» **Exercise requirements**
Set down exactly the lines below between the line holding "middle dip: (756, 725)" and the line holding "pinky pip: (623, 922)", inclusive; no other line belongs in the answer.

┏━━

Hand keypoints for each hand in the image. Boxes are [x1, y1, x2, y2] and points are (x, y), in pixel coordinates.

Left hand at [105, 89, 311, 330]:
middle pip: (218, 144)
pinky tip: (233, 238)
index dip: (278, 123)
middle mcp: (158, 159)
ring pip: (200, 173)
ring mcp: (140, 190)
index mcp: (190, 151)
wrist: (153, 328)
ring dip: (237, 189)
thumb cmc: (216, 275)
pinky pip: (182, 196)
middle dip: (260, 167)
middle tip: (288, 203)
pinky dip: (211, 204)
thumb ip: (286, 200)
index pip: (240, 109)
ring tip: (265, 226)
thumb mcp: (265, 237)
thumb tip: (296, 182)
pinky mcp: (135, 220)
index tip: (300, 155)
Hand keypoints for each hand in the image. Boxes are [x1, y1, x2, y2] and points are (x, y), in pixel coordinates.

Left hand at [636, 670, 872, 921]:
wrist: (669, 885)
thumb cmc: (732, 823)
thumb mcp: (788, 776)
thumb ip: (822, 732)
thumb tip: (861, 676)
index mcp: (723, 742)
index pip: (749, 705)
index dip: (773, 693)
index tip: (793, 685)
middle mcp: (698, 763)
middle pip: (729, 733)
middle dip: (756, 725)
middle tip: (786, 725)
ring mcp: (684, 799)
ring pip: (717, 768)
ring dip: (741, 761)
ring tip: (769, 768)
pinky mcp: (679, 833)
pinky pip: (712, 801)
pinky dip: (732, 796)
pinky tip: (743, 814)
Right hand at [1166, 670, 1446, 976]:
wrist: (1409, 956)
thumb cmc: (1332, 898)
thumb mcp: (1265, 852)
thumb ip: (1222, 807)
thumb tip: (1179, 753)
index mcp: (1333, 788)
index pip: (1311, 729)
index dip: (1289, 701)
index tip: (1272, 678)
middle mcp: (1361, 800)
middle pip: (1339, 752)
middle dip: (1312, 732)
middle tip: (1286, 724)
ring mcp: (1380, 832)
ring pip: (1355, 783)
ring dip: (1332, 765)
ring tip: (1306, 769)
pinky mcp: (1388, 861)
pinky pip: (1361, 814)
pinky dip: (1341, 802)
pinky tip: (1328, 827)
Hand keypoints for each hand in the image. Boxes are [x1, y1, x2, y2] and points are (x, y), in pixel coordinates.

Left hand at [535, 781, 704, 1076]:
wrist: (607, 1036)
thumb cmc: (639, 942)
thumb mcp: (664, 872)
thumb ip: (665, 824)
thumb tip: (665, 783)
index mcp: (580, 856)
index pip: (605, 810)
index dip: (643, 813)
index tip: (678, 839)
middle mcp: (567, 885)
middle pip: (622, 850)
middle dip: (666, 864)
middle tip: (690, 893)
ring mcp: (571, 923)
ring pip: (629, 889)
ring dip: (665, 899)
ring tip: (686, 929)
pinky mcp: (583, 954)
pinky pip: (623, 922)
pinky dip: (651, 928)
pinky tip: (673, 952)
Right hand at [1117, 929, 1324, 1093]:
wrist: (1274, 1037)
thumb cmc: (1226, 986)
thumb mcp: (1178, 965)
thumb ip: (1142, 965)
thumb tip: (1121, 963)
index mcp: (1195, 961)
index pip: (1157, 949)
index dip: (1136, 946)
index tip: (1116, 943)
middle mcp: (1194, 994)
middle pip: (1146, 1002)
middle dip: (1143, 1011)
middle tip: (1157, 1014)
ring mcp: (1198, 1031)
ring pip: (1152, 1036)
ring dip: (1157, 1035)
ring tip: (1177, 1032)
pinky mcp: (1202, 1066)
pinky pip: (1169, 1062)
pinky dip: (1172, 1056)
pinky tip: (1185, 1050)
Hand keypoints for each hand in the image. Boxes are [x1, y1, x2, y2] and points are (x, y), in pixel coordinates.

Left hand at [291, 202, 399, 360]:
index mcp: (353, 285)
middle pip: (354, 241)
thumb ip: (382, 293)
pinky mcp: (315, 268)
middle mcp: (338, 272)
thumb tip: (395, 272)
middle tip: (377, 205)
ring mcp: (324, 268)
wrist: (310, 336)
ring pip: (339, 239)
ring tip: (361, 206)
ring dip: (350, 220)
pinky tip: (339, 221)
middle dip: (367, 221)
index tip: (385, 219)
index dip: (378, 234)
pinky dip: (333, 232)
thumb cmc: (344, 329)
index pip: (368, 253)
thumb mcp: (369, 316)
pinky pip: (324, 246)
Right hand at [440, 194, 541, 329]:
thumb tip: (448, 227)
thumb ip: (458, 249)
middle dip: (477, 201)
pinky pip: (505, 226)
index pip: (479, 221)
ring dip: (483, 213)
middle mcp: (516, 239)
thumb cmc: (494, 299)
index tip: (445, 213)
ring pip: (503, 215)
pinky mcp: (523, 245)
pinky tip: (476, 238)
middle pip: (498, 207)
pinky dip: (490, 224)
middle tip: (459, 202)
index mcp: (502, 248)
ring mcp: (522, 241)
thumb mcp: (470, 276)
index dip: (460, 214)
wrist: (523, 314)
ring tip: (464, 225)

┗━━

» **Solution**
middle dip: (756, 725)
middle tip: (786, 725)
ring mcp: (684, 799)
ring pip: (717, 768)
ring dip: (741, 761)
ring tip: (769, 768)
pinky mcp: (679, 833)
pinky pip: (712, 801)
pinky dip: (732, 796)
pinky tip: (743, 814)
Right hand at [1166, 670, 1446, 976]:
wrist: (1409, 956)
thumb cmc: (1332, 898)
thumb mcp: (1265, 852)
thumb ip: (1222, 807)
thumb tip: (1179, 753)
index mcp: (1333, 788)
index pip: (1311, 729)
index dip: (1289, 701)
index tip: (1272, 678)
middle mcp: (1361, 800)
middle pip: (1339, 752)
middle dip: (1312, 732)
middle tip: (1286, 724)
ring mcp: (1380, 832)
ring pip: (1355, 783)
ring dip: (1332, 765)
ring tip: (1306, 769)
pinky mcp: (1388, 861)
pinky pip: (1361, 814)
pinky dip: (1341, 802)
pinky tip: (1328, 827)
Hand keypoints for each hand in the image. Boxes are [x1, y1, x2, y2] and points are (x, y), in pixel coordinates.

Left hand at [535, 781, 704, 1076]:
wrist: (607, 1036)
thumb cmc: (639, 942)
thumb mcp: (664, 872)
thumb ip: (665, 824)
thumb tip: (665, 783)
index mcp: (580, 856)
index pip: (605, 810)
index dip: (643, 813)
index tip: (678, 839)
middle mcp: (567, 885)
middle pip: (622, 850)
middle dip: (666, 864)
middle tip: (690, 893)
ring mcp: (571, 923)
ring pip: (629, 889)
ring dip: (665, 899)
ring tip: (686, 929)
pinky mcp: (583, 954)
pinky pip: (623, 922)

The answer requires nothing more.